WHAT YOU SHOULD DO: From the records below, report the number of lines that contain "сказано", and add nothing.
########
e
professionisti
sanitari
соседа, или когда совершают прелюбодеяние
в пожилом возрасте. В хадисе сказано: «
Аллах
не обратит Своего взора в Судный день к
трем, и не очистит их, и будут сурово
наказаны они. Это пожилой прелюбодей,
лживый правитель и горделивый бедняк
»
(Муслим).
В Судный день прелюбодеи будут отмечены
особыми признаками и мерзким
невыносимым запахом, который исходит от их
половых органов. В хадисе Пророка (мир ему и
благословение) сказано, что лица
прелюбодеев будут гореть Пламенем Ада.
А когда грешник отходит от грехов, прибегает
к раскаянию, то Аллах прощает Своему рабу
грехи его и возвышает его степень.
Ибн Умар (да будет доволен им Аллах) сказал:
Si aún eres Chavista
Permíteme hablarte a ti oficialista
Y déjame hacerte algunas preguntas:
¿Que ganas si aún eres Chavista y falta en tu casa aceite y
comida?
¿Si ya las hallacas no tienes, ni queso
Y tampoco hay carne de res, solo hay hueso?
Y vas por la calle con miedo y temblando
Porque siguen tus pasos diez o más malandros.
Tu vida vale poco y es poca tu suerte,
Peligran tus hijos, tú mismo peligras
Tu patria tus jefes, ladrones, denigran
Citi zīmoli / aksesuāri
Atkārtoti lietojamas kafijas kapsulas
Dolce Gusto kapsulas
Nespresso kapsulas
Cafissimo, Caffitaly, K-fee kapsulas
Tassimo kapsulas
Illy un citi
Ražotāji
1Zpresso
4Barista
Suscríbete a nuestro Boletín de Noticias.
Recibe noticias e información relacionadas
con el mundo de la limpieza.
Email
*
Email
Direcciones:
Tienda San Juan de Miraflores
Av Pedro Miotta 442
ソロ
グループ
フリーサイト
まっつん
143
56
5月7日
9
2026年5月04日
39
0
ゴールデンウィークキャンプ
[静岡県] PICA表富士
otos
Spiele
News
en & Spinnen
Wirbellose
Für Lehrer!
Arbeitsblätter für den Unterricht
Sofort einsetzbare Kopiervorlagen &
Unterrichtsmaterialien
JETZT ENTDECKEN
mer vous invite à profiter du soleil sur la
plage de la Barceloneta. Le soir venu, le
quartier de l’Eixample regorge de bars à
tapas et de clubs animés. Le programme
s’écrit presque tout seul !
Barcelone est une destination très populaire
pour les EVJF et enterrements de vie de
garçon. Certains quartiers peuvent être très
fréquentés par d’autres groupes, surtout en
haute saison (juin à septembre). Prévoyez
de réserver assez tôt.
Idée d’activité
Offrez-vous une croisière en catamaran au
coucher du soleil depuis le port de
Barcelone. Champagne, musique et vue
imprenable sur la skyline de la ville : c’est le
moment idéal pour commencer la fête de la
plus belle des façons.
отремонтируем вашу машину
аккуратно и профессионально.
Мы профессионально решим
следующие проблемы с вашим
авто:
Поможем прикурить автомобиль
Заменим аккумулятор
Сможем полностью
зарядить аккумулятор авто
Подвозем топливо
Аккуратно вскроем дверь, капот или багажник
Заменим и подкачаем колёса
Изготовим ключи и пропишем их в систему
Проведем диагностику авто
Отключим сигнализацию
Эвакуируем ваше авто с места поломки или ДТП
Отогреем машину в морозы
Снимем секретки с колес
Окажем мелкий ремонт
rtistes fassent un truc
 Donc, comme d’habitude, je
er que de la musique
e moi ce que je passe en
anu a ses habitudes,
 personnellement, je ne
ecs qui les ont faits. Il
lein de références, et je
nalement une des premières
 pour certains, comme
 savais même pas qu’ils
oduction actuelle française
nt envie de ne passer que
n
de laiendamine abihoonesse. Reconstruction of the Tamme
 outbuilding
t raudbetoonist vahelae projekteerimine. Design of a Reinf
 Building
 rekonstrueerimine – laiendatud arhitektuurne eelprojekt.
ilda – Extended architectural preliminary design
########
RESULT BELOW: 2